Their system is already online whether or not you have things emailed to you by them. Notice how you sign for things with their electronic pads now, and they have handheld scanners ect.
...my last package from the Mint was the Mercury dime commemorative and I had to sign for delivery... How do I need to sign for a $400 package, but you don't need to sign for a $4k package? and Yes, Big Brother is watching. He is finding out all sorts of useful information.. like I read Time magazine, look at a lot of coin photos and read tons of somewhat trivial information. In my opinion, our nation's data collection program is a huge waste of money. It creates huge amounts of information which is absolutely useless because of the volume and time it would take sort and extract. For example: The Boston Marathon bomber (the boxer not the kid) was literally on extremist forums asking people how to achieve his goals. The NSA never extracted that data.
There's more to it than that for that issue but that gets far to political. But yes you are right programs are sorting more data in an hour than most people process in a life time.
My mailbox is about two miles from my house - now I can be notified when something of interest comes in - otherwise, I only go to the mailbox two or three times a week.
I wonder how many bullion companies keep their records secure and confidential? "Gee Mr. Apocalypse , our records show you bought/sold $10,500 worth of gold, with no tax charged or gains/losses reported on your return"
Regarding data collection - the amount of data that can be stored looks like it can expand without limit - as fast as we produce and gather it. Ask yourself, what is the worst thing that could happen if my information X is seen by Y. If you can conceive a problem, then you need to somehow not allow X to be seen by Y. If the information is online, or on a hard drive connected to the internet you may end up with a problem.
I don't use a virus scanner anymore... I just go to google, search hot key words and let the NSA sort it out. I figure I'm just using a service funded by my tax dollars. On a more serious note, this used to be a huge concern of mine. Until the Snowden leaks most of my family and friends dismissed this crap as completely unbelievable. Then I got to say, "told ya so". I've decided it's something I can't do anything about, it doesn't really effect me and it's not worth the time worrying about. Instead, I congratulate the United States Government for having the largest collection of cat pictures and pornography in history.

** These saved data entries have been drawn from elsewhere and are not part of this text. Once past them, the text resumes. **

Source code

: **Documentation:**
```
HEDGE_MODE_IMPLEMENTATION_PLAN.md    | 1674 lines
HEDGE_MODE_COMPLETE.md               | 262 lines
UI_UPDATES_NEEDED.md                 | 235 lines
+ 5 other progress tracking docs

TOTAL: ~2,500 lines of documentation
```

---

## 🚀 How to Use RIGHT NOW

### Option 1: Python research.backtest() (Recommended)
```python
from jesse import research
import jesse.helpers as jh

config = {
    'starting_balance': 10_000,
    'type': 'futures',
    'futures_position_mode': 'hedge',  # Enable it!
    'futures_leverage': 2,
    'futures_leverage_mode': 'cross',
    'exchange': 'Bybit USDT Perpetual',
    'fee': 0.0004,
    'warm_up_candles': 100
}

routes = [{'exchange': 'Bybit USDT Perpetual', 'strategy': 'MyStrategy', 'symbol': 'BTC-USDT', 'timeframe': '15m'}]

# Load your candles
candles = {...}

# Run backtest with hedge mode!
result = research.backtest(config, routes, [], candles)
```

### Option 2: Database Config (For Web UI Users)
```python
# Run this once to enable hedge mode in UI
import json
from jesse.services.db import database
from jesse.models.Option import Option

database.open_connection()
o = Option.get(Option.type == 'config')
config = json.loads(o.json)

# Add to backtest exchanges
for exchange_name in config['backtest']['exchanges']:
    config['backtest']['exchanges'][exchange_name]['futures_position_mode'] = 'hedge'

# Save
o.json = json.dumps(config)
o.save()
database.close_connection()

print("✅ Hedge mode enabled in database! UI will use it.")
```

This is certainly possible, but some institutions do have an aggressive policy of deleting backups once they've served their purpose - precisely because they know a subpoena requiring a search through a vast accumulation of data would be expensive.
Best practices in financial institutions require deletion of data no longer required to comply with regulatory requirements.
Simply deleting data, it can still be recovered. Deletion ect just limits the number of people that can get it.
If it was digital it can be recovered unless it was never connected to the internet and the storage was incinerated.
Best practices for any financial institution would not allow any external access to images with sensitive data. That includes "internet" access to any data repository. Personally identifiable data is confidential and requires adequate controls.
If a big financial institution's internal email was "connected to the internet", they've got a much, much larger problem than dealing with audits. That kind of flub makes international news, and moves markets.
Trust me, institutions delete their data more thoroughly than just "drag to trash". Also, while more data can sometimes be recovered if you're willing to work at it, there's a difference between "run a disk recovery program to undelete files" and "spend $10 million out of the black budget to go over a hard disk atom by atom with a scanning AFM". Forensic IT people hate the new SSDs, because when you erase things the right way from one of those, there is nothing they can do to recover it.